The reasons – or perceived reasons –  Verne Gagne didn’t see Hogan as a viable champ because he was lacking as a wrestler. Bockwinkel and other traditional world champions had true wrestling kudos and ability and could protect the title. Hogan didn’t have any amateur background and he wasn’t known as a tough guy. Despite what the fans were saying with their money, the story goes, Gagne stayed old school and stayed with the old school wrestler while Hulkamania and Hollywood walked out the door. 
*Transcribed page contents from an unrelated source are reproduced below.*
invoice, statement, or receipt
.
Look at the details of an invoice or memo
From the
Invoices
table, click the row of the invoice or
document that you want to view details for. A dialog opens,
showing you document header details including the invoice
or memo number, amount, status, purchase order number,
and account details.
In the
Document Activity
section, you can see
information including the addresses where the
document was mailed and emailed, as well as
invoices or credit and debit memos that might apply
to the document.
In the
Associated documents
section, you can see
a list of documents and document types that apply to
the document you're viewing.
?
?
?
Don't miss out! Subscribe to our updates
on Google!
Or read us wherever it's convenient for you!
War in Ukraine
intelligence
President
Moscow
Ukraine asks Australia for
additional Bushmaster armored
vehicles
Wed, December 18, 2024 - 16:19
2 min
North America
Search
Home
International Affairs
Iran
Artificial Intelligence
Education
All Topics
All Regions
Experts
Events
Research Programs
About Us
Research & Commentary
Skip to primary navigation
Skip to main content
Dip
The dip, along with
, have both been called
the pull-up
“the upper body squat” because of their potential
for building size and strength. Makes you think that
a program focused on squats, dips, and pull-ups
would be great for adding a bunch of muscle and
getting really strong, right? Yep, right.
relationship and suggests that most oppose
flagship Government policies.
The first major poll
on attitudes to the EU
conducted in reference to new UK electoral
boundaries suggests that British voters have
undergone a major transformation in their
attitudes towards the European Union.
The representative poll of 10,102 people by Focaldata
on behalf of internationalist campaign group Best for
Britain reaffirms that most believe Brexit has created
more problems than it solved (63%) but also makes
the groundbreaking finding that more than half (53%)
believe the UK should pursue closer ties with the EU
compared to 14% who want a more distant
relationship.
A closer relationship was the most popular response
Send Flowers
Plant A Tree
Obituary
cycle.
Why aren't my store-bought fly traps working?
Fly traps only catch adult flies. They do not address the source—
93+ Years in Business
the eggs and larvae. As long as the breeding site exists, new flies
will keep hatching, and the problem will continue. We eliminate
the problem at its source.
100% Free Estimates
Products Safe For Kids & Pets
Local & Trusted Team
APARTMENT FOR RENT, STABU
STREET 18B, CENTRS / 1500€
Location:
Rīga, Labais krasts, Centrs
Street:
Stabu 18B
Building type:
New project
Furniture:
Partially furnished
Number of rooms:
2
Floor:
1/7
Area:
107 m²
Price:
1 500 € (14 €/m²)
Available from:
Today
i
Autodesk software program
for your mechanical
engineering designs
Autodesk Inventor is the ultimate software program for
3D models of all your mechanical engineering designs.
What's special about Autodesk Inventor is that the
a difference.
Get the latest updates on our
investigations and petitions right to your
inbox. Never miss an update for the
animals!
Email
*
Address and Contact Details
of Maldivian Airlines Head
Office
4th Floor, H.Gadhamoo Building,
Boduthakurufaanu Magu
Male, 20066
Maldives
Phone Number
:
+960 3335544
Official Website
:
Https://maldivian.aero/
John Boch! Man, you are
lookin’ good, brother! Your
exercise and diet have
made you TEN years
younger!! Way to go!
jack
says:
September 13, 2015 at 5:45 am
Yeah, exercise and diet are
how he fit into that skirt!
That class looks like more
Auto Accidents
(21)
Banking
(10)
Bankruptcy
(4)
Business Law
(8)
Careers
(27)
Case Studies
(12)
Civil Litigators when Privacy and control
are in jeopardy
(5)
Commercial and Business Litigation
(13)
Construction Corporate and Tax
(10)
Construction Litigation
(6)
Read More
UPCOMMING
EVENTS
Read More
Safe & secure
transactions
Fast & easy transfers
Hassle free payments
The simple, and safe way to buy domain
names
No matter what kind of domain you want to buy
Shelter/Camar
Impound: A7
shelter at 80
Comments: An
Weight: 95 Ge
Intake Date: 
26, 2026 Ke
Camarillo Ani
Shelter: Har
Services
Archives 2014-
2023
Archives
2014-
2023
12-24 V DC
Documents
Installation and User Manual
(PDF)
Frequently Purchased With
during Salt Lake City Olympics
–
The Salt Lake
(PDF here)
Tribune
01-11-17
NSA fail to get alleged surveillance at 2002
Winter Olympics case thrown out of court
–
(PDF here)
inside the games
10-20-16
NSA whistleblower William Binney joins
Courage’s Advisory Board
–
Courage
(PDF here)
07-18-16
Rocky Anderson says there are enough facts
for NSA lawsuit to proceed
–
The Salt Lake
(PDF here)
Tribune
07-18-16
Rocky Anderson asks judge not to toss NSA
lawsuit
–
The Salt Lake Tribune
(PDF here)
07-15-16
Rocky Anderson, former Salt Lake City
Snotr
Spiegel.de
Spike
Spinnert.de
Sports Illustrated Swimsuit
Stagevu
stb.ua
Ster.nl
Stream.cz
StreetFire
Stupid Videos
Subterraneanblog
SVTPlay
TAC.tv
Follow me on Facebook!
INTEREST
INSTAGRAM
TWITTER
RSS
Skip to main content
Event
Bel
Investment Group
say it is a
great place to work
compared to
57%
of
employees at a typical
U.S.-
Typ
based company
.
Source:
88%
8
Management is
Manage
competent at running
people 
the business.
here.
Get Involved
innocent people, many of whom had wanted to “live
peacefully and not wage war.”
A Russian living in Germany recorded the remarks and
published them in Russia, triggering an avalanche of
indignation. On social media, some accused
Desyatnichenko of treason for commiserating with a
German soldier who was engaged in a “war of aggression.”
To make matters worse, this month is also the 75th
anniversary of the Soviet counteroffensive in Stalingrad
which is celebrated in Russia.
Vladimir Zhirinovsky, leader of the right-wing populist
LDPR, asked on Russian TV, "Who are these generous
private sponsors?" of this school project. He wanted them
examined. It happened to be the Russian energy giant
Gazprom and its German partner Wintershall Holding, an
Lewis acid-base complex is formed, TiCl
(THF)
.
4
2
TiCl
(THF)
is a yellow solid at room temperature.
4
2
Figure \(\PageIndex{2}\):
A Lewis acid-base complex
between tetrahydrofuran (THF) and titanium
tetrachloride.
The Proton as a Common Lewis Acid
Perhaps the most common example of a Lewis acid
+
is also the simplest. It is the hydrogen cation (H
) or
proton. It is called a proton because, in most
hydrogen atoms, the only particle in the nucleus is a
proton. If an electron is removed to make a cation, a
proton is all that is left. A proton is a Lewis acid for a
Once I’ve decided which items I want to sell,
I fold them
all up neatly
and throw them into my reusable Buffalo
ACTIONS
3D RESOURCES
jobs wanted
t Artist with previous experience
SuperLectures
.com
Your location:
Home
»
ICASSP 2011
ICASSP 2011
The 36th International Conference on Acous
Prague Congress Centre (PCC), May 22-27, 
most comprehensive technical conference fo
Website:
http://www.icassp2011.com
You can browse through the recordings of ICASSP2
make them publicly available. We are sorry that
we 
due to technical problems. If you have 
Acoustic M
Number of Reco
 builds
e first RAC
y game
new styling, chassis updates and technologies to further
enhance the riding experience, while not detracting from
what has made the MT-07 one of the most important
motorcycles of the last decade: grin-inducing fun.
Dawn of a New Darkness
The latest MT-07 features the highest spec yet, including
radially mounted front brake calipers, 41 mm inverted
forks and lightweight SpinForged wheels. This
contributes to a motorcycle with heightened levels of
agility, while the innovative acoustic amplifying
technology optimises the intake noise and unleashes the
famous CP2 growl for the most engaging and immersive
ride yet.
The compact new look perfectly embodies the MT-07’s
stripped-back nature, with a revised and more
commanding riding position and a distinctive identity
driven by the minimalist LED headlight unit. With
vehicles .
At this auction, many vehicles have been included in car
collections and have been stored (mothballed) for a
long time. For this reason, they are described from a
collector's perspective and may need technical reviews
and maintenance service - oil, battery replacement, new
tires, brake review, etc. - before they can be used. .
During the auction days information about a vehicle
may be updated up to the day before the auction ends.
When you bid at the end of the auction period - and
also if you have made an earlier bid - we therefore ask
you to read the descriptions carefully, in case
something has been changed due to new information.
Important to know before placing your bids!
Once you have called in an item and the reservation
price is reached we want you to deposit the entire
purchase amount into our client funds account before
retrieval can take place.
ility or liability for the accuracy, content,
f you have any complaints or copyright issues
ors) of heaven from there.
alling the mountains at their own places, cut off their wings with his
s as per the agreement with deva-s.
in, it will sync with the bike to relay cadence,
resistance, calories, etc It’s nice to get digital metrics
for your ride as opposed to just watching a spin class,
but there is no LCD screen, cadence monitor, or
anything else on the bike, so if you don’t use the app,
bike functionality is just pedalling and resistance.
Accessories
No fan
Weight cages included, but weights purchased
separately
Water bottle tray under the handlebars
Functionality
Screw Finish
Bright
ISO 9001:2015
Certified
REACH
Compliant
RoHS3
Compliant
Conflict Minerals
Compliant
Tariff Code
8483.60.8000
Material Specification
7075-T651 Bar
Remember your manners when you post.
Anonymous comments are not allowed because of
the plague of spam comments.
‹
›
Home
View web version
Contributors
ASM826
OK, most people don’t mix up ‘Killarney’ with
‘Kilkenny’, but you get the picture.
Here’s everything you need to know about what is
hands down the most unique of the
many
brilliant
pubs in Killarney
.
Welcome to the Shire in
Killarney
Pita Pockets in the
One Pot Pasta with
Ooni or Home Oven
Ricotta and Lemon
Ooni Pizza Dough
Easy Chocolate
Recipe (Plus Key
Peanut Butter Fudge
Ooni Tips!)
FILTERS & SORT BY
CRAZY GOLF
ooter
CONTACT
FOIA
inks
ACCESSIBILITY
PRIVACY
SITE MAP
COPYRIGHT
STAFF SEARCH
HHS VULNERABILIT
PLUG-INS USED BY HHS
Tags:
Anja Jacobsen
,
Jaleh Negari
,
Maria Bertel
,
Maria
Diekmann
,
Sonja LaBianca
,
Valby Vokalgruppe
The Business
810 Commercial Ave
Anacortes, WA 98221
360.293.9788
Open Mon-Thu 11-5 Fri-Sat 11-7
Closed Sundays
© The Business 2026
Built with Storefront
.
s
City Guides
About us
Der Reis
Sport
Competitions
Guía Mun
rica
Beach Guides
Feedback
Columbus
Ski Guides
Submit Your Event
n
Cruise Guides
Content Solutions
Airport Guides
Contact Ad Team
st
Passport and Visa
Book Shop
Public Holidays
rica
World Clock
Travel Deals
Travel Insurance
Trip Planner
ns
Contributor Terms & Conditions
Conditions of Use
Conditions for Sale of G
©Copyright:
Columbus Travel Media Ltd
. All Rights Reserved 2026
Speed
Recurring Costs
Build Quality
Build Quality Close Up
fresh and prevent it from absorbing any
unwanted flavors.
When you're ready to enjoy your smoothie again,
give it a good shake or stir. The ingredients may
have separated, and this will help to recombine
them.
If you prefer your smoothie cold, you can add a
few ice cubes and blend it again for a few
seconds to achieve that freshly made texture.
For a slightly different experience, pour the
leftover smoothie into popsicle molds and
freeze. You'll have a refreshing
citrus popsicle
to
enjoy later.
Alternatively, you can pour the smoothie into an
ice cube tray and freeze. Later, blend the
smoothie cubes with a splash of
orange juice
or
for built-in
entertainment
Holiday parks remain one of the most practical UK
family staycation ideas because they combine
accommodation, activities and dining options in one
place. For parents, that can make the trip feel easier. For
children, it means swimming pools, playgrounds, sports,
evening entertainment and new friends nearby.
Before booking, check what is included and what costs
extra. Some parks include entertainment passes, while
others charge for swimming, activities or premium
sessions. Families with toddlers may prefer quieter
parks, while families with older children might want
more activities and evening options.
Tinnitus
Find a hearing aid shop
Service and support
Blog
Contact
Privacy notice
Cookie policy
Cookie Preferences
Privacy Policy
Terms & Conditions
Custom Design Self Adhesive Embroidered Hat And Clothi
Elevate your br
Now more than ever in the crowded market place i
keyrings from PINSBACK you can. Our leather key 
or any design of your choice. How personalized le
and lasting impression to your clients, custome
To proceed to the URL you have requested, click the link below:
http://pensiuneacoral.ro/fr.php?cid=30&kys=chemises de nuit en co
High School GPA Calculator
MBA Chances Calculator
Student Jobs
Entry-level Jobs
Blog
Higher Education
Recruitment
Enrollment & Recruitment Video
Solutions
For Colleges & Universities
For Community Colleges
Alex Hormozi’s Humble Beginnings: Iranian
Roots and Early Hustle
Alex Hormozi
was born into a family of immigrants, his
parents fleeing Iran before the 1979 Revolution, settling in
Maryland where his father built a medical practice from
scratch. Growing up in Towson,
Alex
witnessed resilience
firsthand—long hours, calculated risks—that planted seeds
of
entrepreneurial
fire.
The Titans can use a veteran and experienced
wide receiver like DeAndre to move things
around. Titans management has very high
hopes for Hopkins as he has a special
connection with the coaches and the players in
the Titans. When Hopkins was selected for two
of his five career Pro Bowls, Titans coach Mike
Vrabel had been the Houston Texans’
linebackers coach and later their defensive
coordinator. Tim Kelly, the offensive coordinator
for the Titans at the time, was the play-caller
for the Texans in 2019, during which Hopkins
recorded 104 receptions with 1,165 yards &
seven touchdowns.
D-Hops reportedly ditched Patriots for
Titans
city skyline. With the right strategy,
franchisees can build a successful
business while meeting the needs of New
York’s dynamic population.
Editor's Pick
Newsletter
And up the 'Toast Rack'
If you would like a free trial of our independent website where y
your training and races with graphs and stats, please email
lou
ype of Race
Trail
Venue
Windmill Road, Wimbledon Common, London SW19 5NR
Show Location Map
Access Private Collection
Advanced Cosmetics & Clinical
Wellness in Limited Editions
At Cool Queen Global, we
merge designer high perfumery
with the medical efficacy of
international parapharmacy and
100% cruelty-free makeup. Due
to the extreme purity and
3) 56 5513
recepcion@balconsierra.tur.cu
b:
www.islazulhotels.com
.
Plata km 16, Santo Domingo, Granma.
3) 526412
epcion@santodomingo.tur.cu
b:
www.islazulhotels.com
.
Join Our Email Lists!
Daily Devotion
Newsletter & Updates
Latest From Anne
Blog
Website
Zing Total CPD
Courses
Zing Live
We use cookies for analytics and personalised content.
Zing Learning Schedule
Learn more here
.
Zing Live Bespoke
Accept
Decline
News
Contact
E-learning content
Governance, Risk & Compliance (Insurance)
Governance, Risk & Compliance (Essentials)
The truth is a little different than the myth, but not much. Gagne stayed in his lane and wasn’t thinking ahead. The WWF grabbed most of AWA’s top talent in one of the most predatory raids of any wrestling company. Hogan was among them, who let without notice and quickly went to work helping Vince McMahon Jr. start knocking AWA television off local stations in place of the WWF.

Johnson is not the future of the company and he isn’t the present. He’s going to bring ratings and gates, but how long that holds will remain a mystery. 

WWE is now at an interesting crossroads. Rhodes is the guy in the company. It’s not Reigns and it’s not CM Punk. But Hollywood is now the old and Rhodes represents the new. The heir apparent is the grandson of a plummer who plied his way to the top by going his own path.